§ Aim of the exercise
Write out the entries below again, switching every "Common stock" to "Preferred stock" and changing nothing else. Leave the pictures out of your answer.

Records for the task START

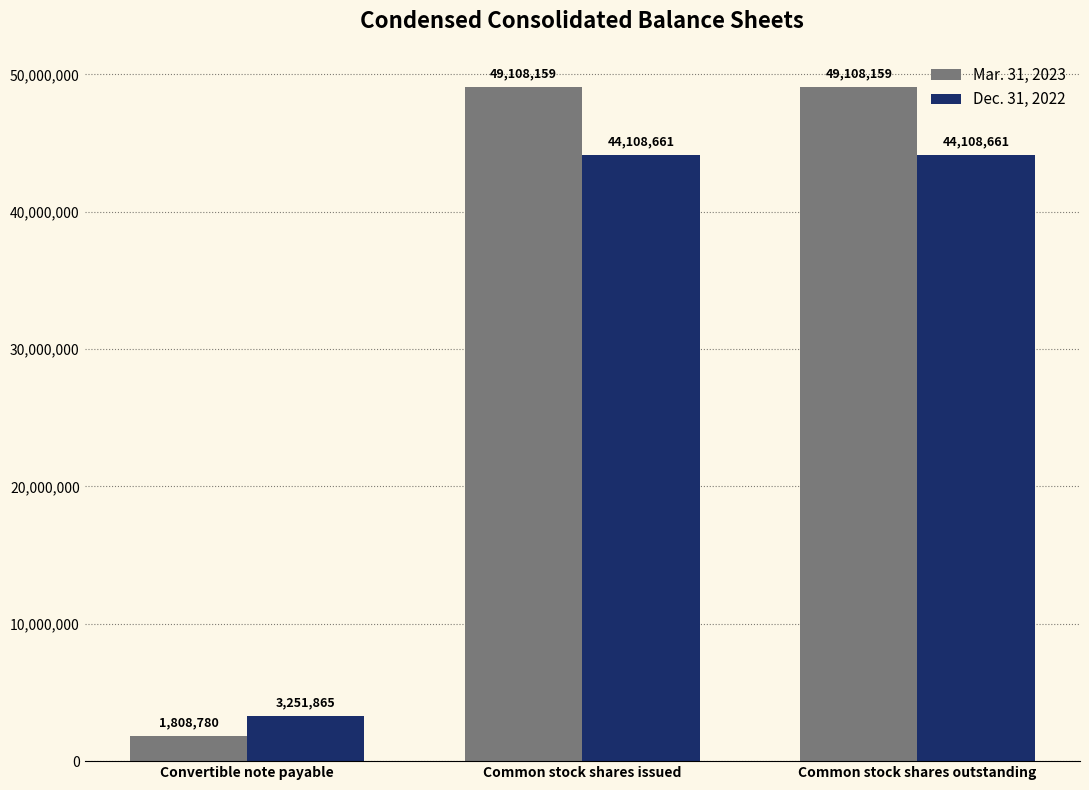

Is the value of Dec. 31, 2022 at Common stock shares issued greater than the value of Mar. 31, 2023 at Common stock shares outstanding?

No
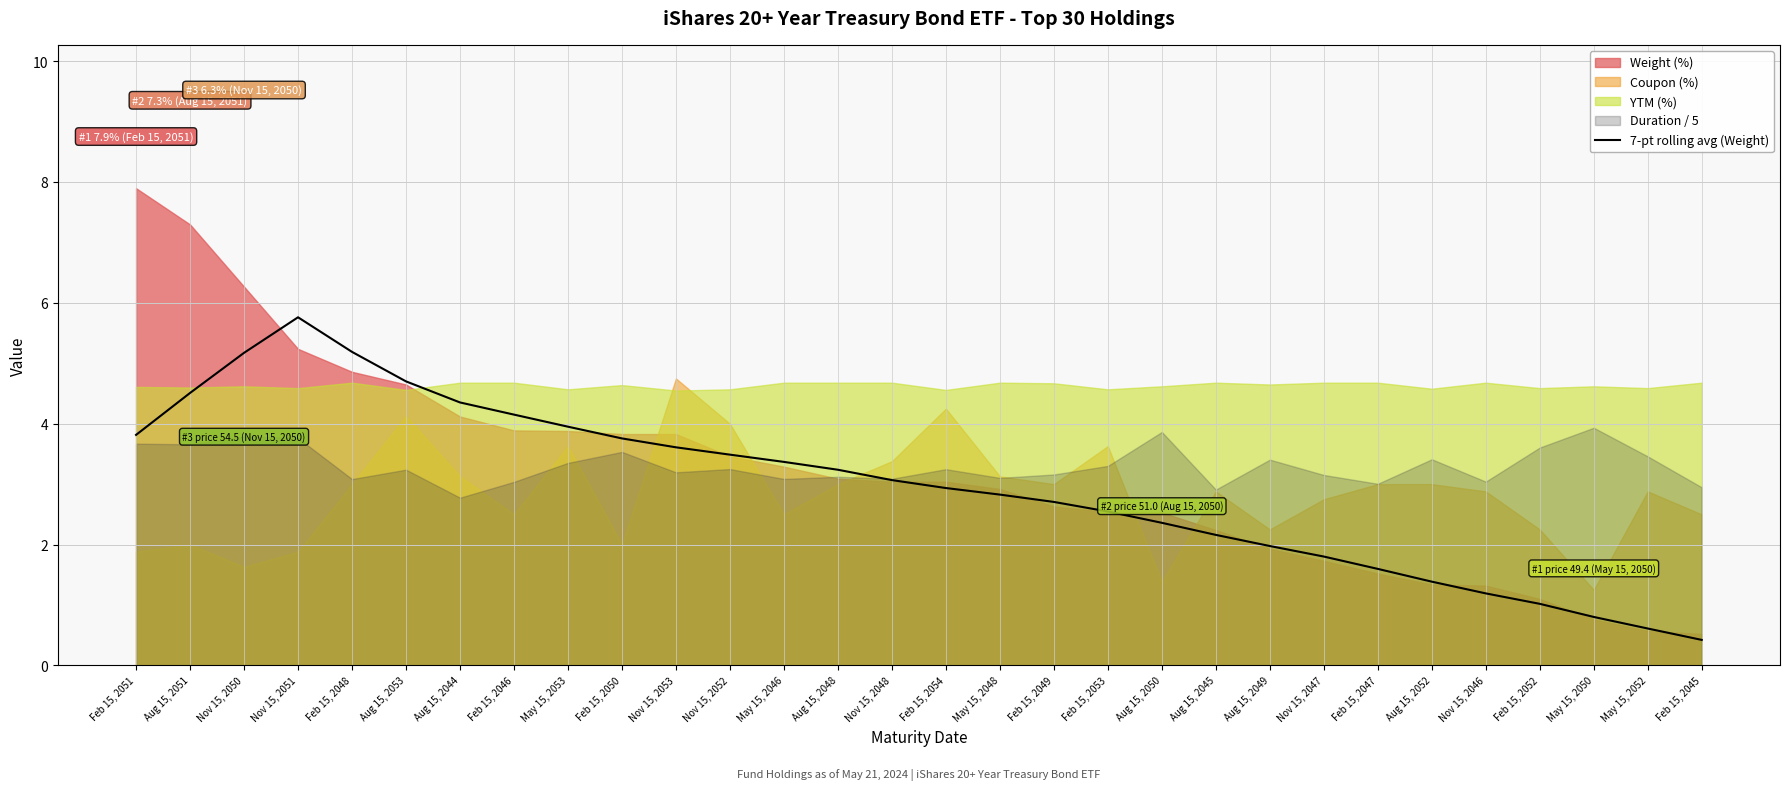

True or false: the data has more than 2 interior local peaks.

False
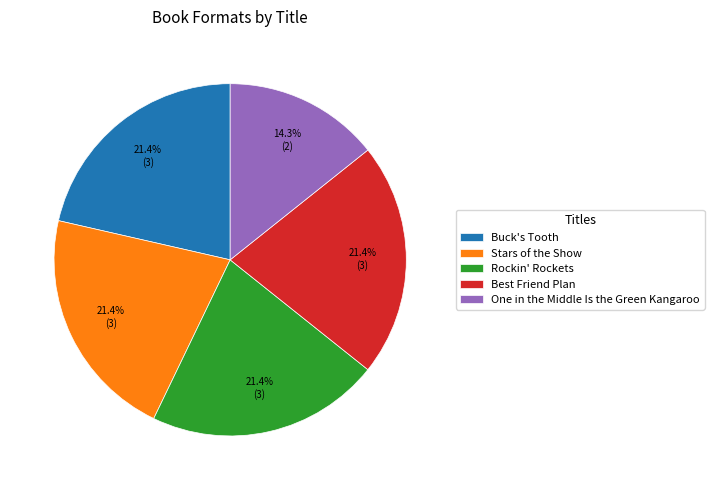

To the nearest percent, what is the average slice percentage?

20%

Records for the task END

§ Your response
Is the value of Dec. 31, 2022 at Preferred stock shares issued greater than the value of Mar. 31, 2023 at Preferred stock shares outstanding?

No

True or false: the data has more than 2 interior local peaks.

False

To the nearest percent, what is the average slice percentage?

20%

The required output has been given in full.